Von Helrung shuffled to the liquor cabinet. Among the decanters of sherry and brandy, bottles of wine and liqueurs, was a small blue bottle—the sleeping draught prescribed by Dr. Seward. He stared at it for a moment, brow furrowed, bushy white eyebrows nearly touching above his large nose, before he refilled Torrance’s glass with whiskey and scuffled back.

“Thanks.” Back went the finely sculpted head, the large Adam’s apple bobbed once, and the ice tinkled again in the empty glass.

“That’s enough,” he said to no one in particular. He adjusted the signet ring on his finger and mused, “Maybe I shouldn’t be sitting here when he comes in. Might make him suspicious.”

“He may not come,” von Helrung said. “He says nothing of coming, only that he arrives Thursday—today.” He consulted his pocket watch, snapped it closed. In another minute he would check the time again.
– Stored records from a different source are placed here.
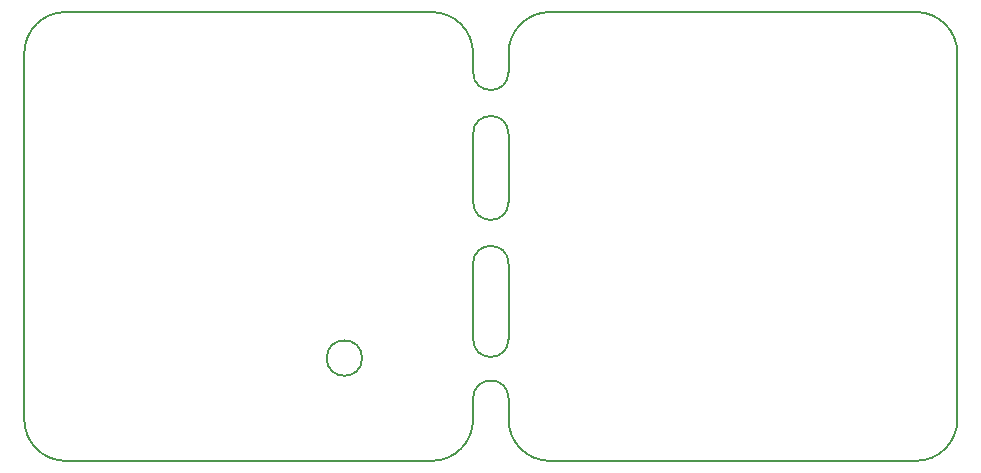
<source format=gbr>
%TF.GenerationSoftware,KiCad,Pcbnew,(5.1.8-0-10_14)*%
%TF.CreationDate,2021-08-30T17:25:53+02:00*%
%TF.ProjectId,ethersweep,65746865-7273-4776-9565-702e6b696361,2.0.1*%
%TF.SameCoordinates,Original*%
%TF.FileFunction,Other,ECO2*%
%FSLAX46Y46*%
G04 Gerber Fmt 4.6, Leading zero omitted, Abs format (unit mm)*
G04 Created by KiCad (PCBNEW (5.1.8-0-10_14)) date 2021-08-30 17:25:53*
%MOMM*%
%LPD*%
G01*
G04 APERTURE LIST*
%TA.AperFunction,Profile*%
%ADD10C,0.150000*%
%TD*%
G04 APERTURE END LIST*
D10*
X221600000Y-26700000D02*
G75*
G02*
X225100000Y-30200000I0J-3500000D01*
G01*
X184100000Y-60700000D02*
X184100000Y-59400000D01*
X187100000Y-31800000D02*
X187100000Y-30700000D01*
X187100000Y-31800000D02*
G75*
G02*
X184100000Y-31800000I-1500000J0D01*
G01*
X187100000Y-61200000D02*
X187100000Y-59400000D01*
X184100000Y-31800000D02*
X184100000Y-30200000D01*
X184100000Y-59400000D02*
G75*
G02*
X187100000Y-59400000I1500000J0D01*
G01*
X187100000Y-42800000D02*
G75*
G02*
X184100000Y-42800000I-1500000J0D01*
G01*
X184100000Y-37000000D02*
G75*
G02*
X187100000Y-37000000I1500000J0D01*
G01*
X187100000Y-42800000D02*
X187100000Y-37000000D01*
X184100000Y-54400000D02*
X184100000Y-48000000D01*
X184100000Y-48000000D02*
G75*
G02*
X187100000Y-48000000I1500000J0D01*
G01*
X184100000Y-42800000D02*
X184100000Y-37000000D01*
X187100000Y-54400000D02*
X187100000Y-48000000D01*
X187100000Y-54400000D02*
G75*
G02*
X184100000Y-54400000I-1500000J0D01*
G01*
X184100000Y-61200000D02*
X184100000Y-60700000D01*
X187100000Y-30200000D02*
X187100000Y-30700000D01*
X174700000Y-56000000D02*
G75*
G03*
X174700000Y-56000000I-1500000J0D01*
G01*
X149600000Y-64700000D02*
G75*
G02*
X146100000Y-61200000I0J3500000D01*
G01*
X149600000Y-64700000D02*
X180600000Y-64700000D01*
X190600000Y-26700000D02*
X221600000Y-26700000D01*
X187100000Y-30200000D02*
G75*
G02*
X190600000Y-26700000I3500000J0D01*
G01*
X225100000Y-61200000D02*
G75*
G02*
X221600000Y-64700000I-3500000J0D01*
G01*
X190600000Y-64700000D02*
G75*
G02*
X187100000Y-61200000I0J3500000D01*
G01*
X190600000Y-64700000D02*
X221600000Y-64700000D01*
X225100000Y-61200000D02*
X225100000Y-30200000D01*
X146100000Y-30200000D02*
X146100000Y-61200000D01*
X184100000Y-61200000D02*
G75*
G02*
X180600000Y-64700000I-3500000J0D01*
G01*
X180600000Y-26700000D02*
G75*
G02*
X184100000Y-30200000I0J-3500000D01*
G01*
X146100000Y-30200000D02*
G75*
G02*
X149600000Y-26700000I3500000J0D01*
G01*
X180600000Y-26700000D02*
X149600000Y-26700000D01*
M02*

</source>
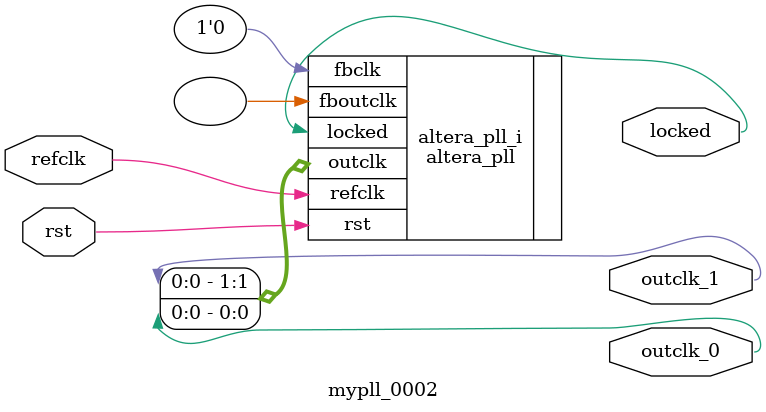
<source format=v>
`timescale 1ns/10ps
module  mypll_0002(

	// interface 'refclk'
	input wire refclk,

	// interface 'reset'
	input wire rst,

	// interface 'outclk0'
	output wire outclk_0,

	// interface 'outclk1'
	output wire outclk_1,

	// interface 'locked'
	output wire locked
);

	altera_pll #(
		.fractional_vco_multiplier("false"),
		.reference_clock_frequency("50.0 MHz"),
		.operation_mode("direct"),
		.number_of_clocks(2),
		.output_clock_frequency0("25.000000 MHz"),
		.phase_shift0("0 ps"),
		.duty_cycle0(50),
		.output_clock_frequency1("25.000000 MHz"),
		.phase_shift1("20000 ps"),
		.duty_cycle1(50),
		.output_clock_frequency2("0 MHz"),
		.phase_shift2("0 ps"),
		.duty_cycle2(50),
		.output_clock_frequency3("0 MHz"),
		.phase_shift3("0 ps"),
		.duty_cycle3(50),
		.output_clock_frequency4("0 MHz"),
		.phase_shift4("0 ps"),
		.duty_cycle4(50),
		.output_clock_frequency5("0 MHz"),
		.phase_shift5("0 ps"),
		.duty_cycle5(50),
		.output_clock_frequency6("0 MHz"),
		.phase_shift6("0 ps"),
		.duty_cycle6(50),
		.output_clock_frequency7("0 MHz"),
		.phase_shift7("0 ps"),
		.duty_cycle7(50),
		.output_clock_frequency8("0 MHz"),
		.phase_shift8("0 ps"),
		.duty_cycle8(50),
		.output_clock_frequency9("0 MHz"),
		.phase_shift9("0 ps"),
		.duty_cycle9(50),
		.output_clock_frequency10("0 MHz"),
		.phase_shift10("0 ps"),
		.duty_cycle10(50),
		.output_clock_frequency11("0 MHz"),
		.phase_shift11("0 ps"),
		.duty_cycle11(50),
		.output_clock_frequency12("0 MHz"),
		.phase_shift12("0 ps"),
		.duty_cycle12(50),
		.output_clock_frequency13("0 MHz"),
		.phase_shift13("0 ps"),
		.duty_cycle13(50),
		.output_clock_frequency14("0 MHz"),
		.phase_shift14("0 ps"),
		.duty_cycle14(50),
		.output_clock_frequency15("0 MHz"),
		.phase_shift15("0 ps"),
		.duty_cycle15(50),
		.output_clock_frequency16("0 MHz"),
		.phase_shift16("0 ps"),
		.duty_cycle16(50),
		.output_clock_frequency17("0 MHz"),
		.phase_shift17("0 ps"),
		.duty_cycle17(50),
		.pll_type("General"),
		.pll_subtype("General")
	) altera_pll_i (
		.rst	(rst),
		.outclk	({outclk_1, outclk_0}),
		.locked	(locked),
		.fboutclk	( ),
		.fbclk	(1'b0),
		.refclk	(refclk)
	);
endmodule


</source>
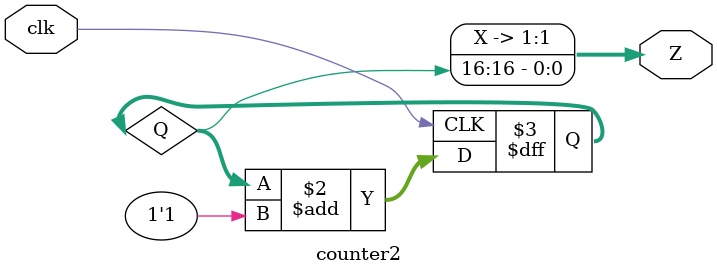
<source format=v>
`timescale 1ns / 1ps

module counter(
input clk,
output [1:0] Y,
output G,
input counten
    );
    
    reg [20:0] Q;
    
    assign G = clk;
always @(G, counten)
        // When will Always Block Be Triggered
begin
if (G == 1 & counten == 1)
        Q <= Q + 1'b1;
        
end
assign Y[0] = Q[19];
assign Y[1] = Q[20];

endmodule

module counter2(
input clk,
output [1:0] Z
    );
    reg [16:0] Q;

always @ (posedge(clk))            // When will Always Block Be Triggered
begin
        // How Output reacts when Rising Edge of Clock Arrives?
        Q <= Q + 1'b1;
end

assign Z[0] = Q[16];
assign Z[1] = Q[17];

endmodule


</source>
“Then, we’ll go to him,” Torrance said. “I’m up for a hunt. What about you, Will?”

“He’ll come,” I said. “He will have to.”

Von Helrung shook his head in consternation, a gesture Torrance and I had seen repeated since the evening had begun.

“I do not like this. I have said it before; I say it again. I do not like any of this. Ack! It goes against everything I believe in—or have said I believed in—or
believed
I believed in. It is not the way a Christian gentleman behaves!”

“I’ll take your word for it,
Meister
Abram,” Torrance returned dryly. “Can’t say I’ve met many of those, and those I have didn’t act very Christlike.”

He pulled out his Colt revolver, and von Helrung cried, “What are you doing? Put that away!”

“It’s only Sylvia,” said Torrance slowly, as if speaking to a half-wit. “All right, I’ll put her away.”

“I never should have trusted him,” moaned von Helrung. “I am a fool—the very worst kind of fool—an
old
fool.”

“How are you a fool? He came with excellent references and letters of recommendation, and claimed to hail from one of the oldest families in Long Island. Why wouldn’t you trust him?”

“Because I am a monstrumologist!” von Helrung replied, striking his breast. “An
old
monstrumologist. And a monstrumologist does not get to be my age without a healthy dose of skepticism. The eyes and ears are not to be trusted! I have spent my career stripping off nature’s masks; I should have seen through the ruse. But did I see it? No! It took a child to show the way.”